──────── Document extract

Director:Mark Ruffalo

Summary: Struggling for survival on the rough streets of Los Angeles, newly paralyzed DJ "Delicious" Dean O'Dwyer gains the supernatural ability to heal the sick. But he uses the gift to capitalize on his dreams of rock success in this offbeat drama. Written by Thornton, Mark Ruffalo's directorial debut also stars Orlando Bloom as the front man of a rock band and Laura Linney as the group's persistent manager.

My Thoughts: "I wish I could say I loved the film and that Mark Ruffalo did an amazing job at directing. But I just didn't care for the movie or it's character's. The directing was a bit shaky. It wasn't bad but it wasn't great either. I know this story has to do with what Mark's friend Chris kind of went through with trying healing techniques. Orlando Bloom wasn't at all impressive in this role. I'm not sure if it was his acting or the character. I liked Juliette Lewis in this. The story just doesn't play out well. It was just OK and I wish I could say some positive things about the film since I am a big fan of Mark's, but honestly the film fell flat as well as the acting."

────────────────
──────── Information

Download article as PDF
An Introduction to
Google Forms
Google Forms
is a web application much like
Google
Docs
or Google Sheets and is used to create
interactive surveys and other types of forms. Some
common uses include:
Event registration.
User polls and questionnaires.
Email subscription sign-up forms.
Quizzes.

────────────────
──────── Information

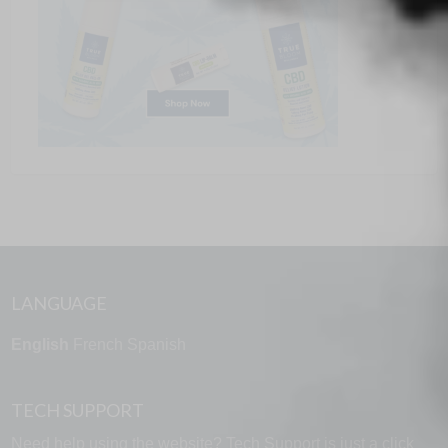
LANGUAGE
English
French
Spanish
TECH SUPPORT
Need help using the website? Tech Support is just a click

────────────────

Work to complete:
• 1. For the film review, state whether each statement agrees with it, answering yes or no and quoting the deciding words exactly: (a) The film was Mark Ruffalo's first work as a director. (b) Orlando Bloom plays the band's persistent manager. (c) The reviewer liked Juliette Lewis in the film.
• 2. Duplicate a passage of the film review precisely, beginning at the words "Director:Mark Ruffalo" and stopping after "group's persistent manager.".
These entries bear no relation to the film review.

Answers to the tasks:
• 1.
(a) Yes: "Mark Ruffalo's directorial debut"
(b) No: "Laura Linney as the group's persistent manager"
(c) Yes: "I liked Juliette Lewis in this."

• 2.
Director:Mark Ruffalo

Summary: Struggling for survival on the rough streets of Los Angeles, newly paralyzed DJ "Delicious" Dean O'Dwyer gains the supernatural ability to heal the sick. But he uses the gift to capitalize on his dreams of rock success in this offbeat drama. Written by Thornton, Mark Ruffalo's directorial debut also stars Orlando Bloom as the front man of a rock band and Laura Linney as the group's persistent manager.